Le 31 janvier 2025, WhatsApp a révélé avoir bloqué une opération d’espionnage visant près de 90 personnes à travers le monde. Derrière cette intrusion, Paragon Solutions, une société israélienne spécialisée dans la cybersurveillance. Qui étaient les cibles ? Quels moyens ont été employés ?
WhatsApp : les journalistes ciblés par un piratage d’Israël

Une attaque invisible et silencieuse
L'alerte a été donnée par WhatsApp, qui a informé directement les utilisateurs concernés. Selon la plateforme appartenant à Meta, la campagne de surveillance s’est appuyée sur un logiciel espion conçu par Paragon Solutions, une entreprise israélienne reconnue pour ses outils de surveillance avancés. Contrairement aux attaques classiques, cette opération ne nécessitait aucune interaction de la part des victimes.
Ce mode opératoire, appelé attaque "zéro clic", permet d’infiltrer un appareil sans que l’utilisateur n’ouvre un lien suspect ou ne télécharge un fichier. Selon les experts en cybersécurité, cette méthode représente l’une des plus sophistiquées et dangereuses, rendant la détection extrêmement difficile.
Fondée par l’ancien Premier ministre israélien Ehud Barak, Paragon Solutions commercialise des outils de surveillance destinés aux gouvernements. Son logiciel espion phare, Graphite, fonctionne de manière similaire à Pegasus, développé par NSO Group. Une fois installé sur un appareil, il permet d’accéder aux messages cryptés envoyés via WhatsApp et d’autres applications de communication sécurisée.
Si la société israélienne affirme travailler uniquement avec des démocraties respectant les droits fondamentaux, plusieurs révélations viennent écorner cette image. Selon des sources proches du dossier, Paragon aurait 35 clients gouvernementaux, mais refuse de préciser lesquels. Certains pays soupçonnés d’abuser des logiciels espions, comme la Grèce, la Pologne, la Hongrie, le Mexique ou encore l’Inde, seraient exclus de sa clientèle.

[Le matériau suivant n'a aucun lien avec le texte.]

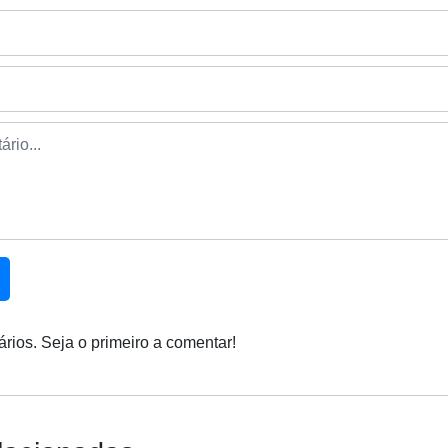
rios. Seja o primeiro a comentar!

Toutefois, l’affaire prend une nouvelle ampleur après la publication d’un rapport par Wired, révélant un contrat de 2 millions de dollars entre Paragon et une division du gouvernement américain (l'ancienne administration Biden). Ce partenariat a depuis été suspendu afin d’évaluer sa conformité avec un décret interdisant l’utilisation de logiciels espions menaçant la sécurité nationale.
Une riposte de WhatsApp et des enjeux judiciaires
Face à cette menace, WhatsApp a pris des mesures fermes. L’entreprise a envoyé une mise en demeure à Paragon Solutions et envisage des actions en justice. Pour Meta, cette affaire rappelle le précédent avec NSO Group, poursuivi depuis 2019 pour des cyberattaques similaires.

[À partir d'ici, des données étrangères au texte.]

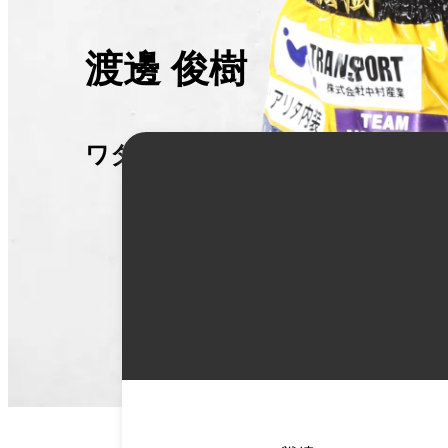
渡邊 俊樹
ワタナベ トシキ
詳
細
情
報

L’intervention rapide de WhatsApp aurait permis de stopper les attaques dès décembre 2024, bien qu’il soit difficile d’estimer depuis combien de temps les victimes étaient sous surveillance. L'entreprise insiste sur la nécessité de réguler plus strictement l’industrie des logiciels espions, qui échappe encore largement aux contrôles des autorités internationales.
L’affaire WhatsApp-Paragon Solutions met en lumière un phénomène de plus en plus préoccupant : l’essor des logiciels espions ultra-perfectionnés et leur utilisation contre des journalistes et des ONG. Ce n’est pas un cas isolé.
Si WhatsApp a réussi à contenir cette attaque, la menace demeure.